Keywords:
Trauma, Embolisation, CT-Angiography, Catheter arteriography, Interventional vascular, Pelvis
Authors:
G. Harisis, J. Lee, W. Clements, G. S. Goh; Melbourne/AU
DOI:
10.1594/ranzcr2018/R-0036
Purpose
Pelvic bleeding from traumatic injury is a major cause of morbidity and mortality in trauma patients1.
CT angiography can be performed using arterial,
portal venous and delayed phases to not only identify the presence of bleeding but to also characterize its nature (arterial vs venous) and to assess for the presence of associated findings such as pseudoaneurysms and AV fistulae2.
The downside of this technique is the relatively high radiation burden obtained from multiphase scanning3.

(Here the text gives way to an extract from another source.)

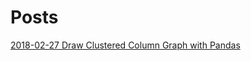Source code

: # Posts

[2018-02-27 Draw Clustered Column Graph with Pandas](https://github.com/jamboo/jamboo.github.io/blob/master/2018.02.27.draw.clustered_column.md)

A dual-bolus IV contrast CT (DB-CT) opacifies both the portal venous and the arterial systems simultaneously in an attempt to decrease scan time and radiation dose as compared to a standard 2 or 3-phase CT scan3,4.
In mid 2014,
our institution adopted the DB-CT protocol for all trauma patients,
where prior to this,
the majority of trauma CTs were performed as an arterial phase chest followed by a portal venous phase abdomen and pelvis.

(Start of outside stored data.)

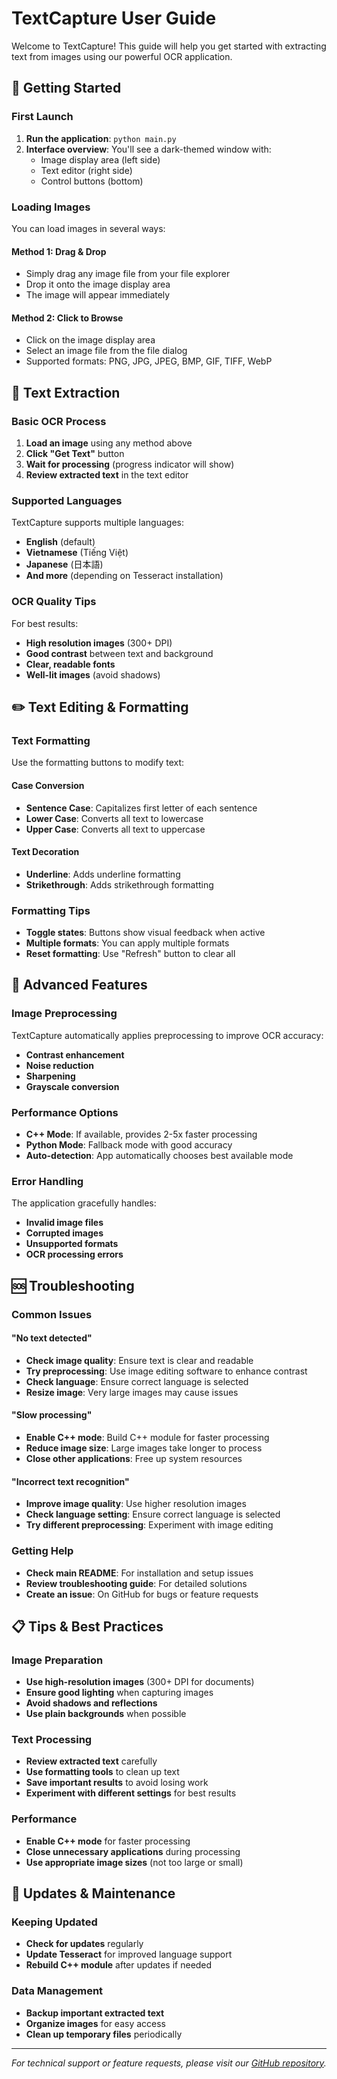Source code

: # TextCapture User Guide

Welcome to TextCapture! This guide will help you get started with extracting text from images using our powerful OCR application.

## 🚀 Getting Started

### First Launch
1. **Run the application**: `python main.py`
2. **Interface overview**: You'll see a dark-themed window with:
   - Image display area (left side)
   - Text editor (right side)
   - Control buttons (bottom)

### Loading Images
You can load images in several ways:

#### Method 1: Drag & Drop
- Simply drag any image file from your file explorer
- Drop it onto the image display area
- The image will appear immediately

#### Method 2: Click to Browse
- Click on the image display area
- Select an image file from the file dialog
- Supported formats: PNG, JPG, JPEG, BMP, GIF, TIFF, WebP

## 📝 Text Extraction

### Basic OCR Process
1. **Load an image** using any method above
2. **Click "Get Text"** button
3. **Wait for processing** (progress indicator will show)
4. **Review extracted text** in the text editor

### Supported Languages
TextCapture supports multiple languages:
- **English** (default)
- **Vietnamese** (Tiếng Việt)
- **Japanese** (日本語)
- **And more** (depending on Tesseract installation)

### OCR Quality Tips
For best results:
- **High resolution images** (300+ DPI)
- **Good contrast** between text and background
- **Clear, readable fonts**
- **Well-lit images** (avoid shadows)

## ✏️ Text Editing & Formatting

### Text Formatting
Use the formatting buttons to modify text:

#### Case Conversion
- **Sentence Case**: Capitalizes first letter of each sentence
- **Lower Case**: Converts all text to lowercase
- **Upper Case**: Converts all text to uppercase

#### Text Decoration
- **Underline**: Adds underline formatting
- **Strikethrough**: Adds strikethrough formatting

### Formatting Tips
- **Toggle states**: Buttons show visual feedback when active
- **Multiple formats**: You can apply multiple formats
- **Reset formatting**: Use "Refresh" button to clear all

## 🔧 Advanced Features

### Image Preprocessing
TextCapture automatically applies preprocessing to improve OCR accuracy:
- **Contrast enhancement**
- **Noise reduction**
- **Sharpening**
- **Grayscale conversion**

### Performance Options
- **C++ Mode**: If available, provides 2-5x faster processing
- **Python Mode**: Fallback mode with good accuracy
- **Auto-detection**: App automatically chooses best available mode

### Error Handling
The application gracefully handles:
- **Invalid image files**
- **Corrupted images**
- **Unsupported formats**
- **OCR processing errors**

## 🆘 Troubleshooting

### Common Issues

#### "No text detected"
- **Check image quality**: Ensure text is clear and readable
- **Try preprocessing**: Use image editing software to enhance contrast
- **Check language**: Ensure correct language is selected
- **Resize image**: Very large images may cause issues

#### "Slow processing"
- **Enable C++ mode**: Build C++ module for faster processing
- **Reduce image size**: Large images take longer to process
- **Close other applications**: Free up system resources

#### "Incorrect text recognition"
- **Improve image quality**: Use higher resolution images
- **Check language setting**: Ensure correct language is selected
- **Try different preprocessing**: Experiment with image editing

### Getting Help
- **Check main README**: For installation and setup issues
- **Review troubleshooting guide**: For detailed solutions
- **Create an issue**: On GitHub for bugs or feature requests

## 📋 Tips & Best Practices

### Image Preparation
- **Use high-resolution images** (300+ DPI for documents)
- **Ensure good lighting** when capturing images
- **Avoid shadows and reflections**
- **Use plain backgrounds** when possible

### Text Processing
- **Review extracted text** carefully
- **Use formatting tools** to clean up text
- **Save important results** to avoid losing work
- **Experiment with different settings** for best results

### Performance
- **Enable C++ mode** for faster processing
- **Close unnecessary applications** during processing
- **Use appropriate image sizes** (not too large or small)

## 🔄 Updates & Maintenance

### Keeping Updated
- **Check for updates** regularly
- **Update Tesseract** for improved language support
- **Rebuild C++ module** after updates if needed

### Data Management
- **Backup important extracted text**
- **Organize images** for easy access
- **Clean up temporary files** periodically

---

*For technical support or feature requests, please visit our [GitHub repository](https://github.com/nhanvatphu04/Text-Capture).*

Previous research assessing the diagnostic accuracy of the DB-CT in splenic vascular injuries demonstrated decreased radiologist sensitivity and specificity when compared to sequential multiphase techniques4. The purpose of this study is to compare individual radiologist accuracy and inter-observer variability in the identification of traumatic pelvic bleeding with DB-CT versus a single phase trauma portal venous abdomen (PV-CT).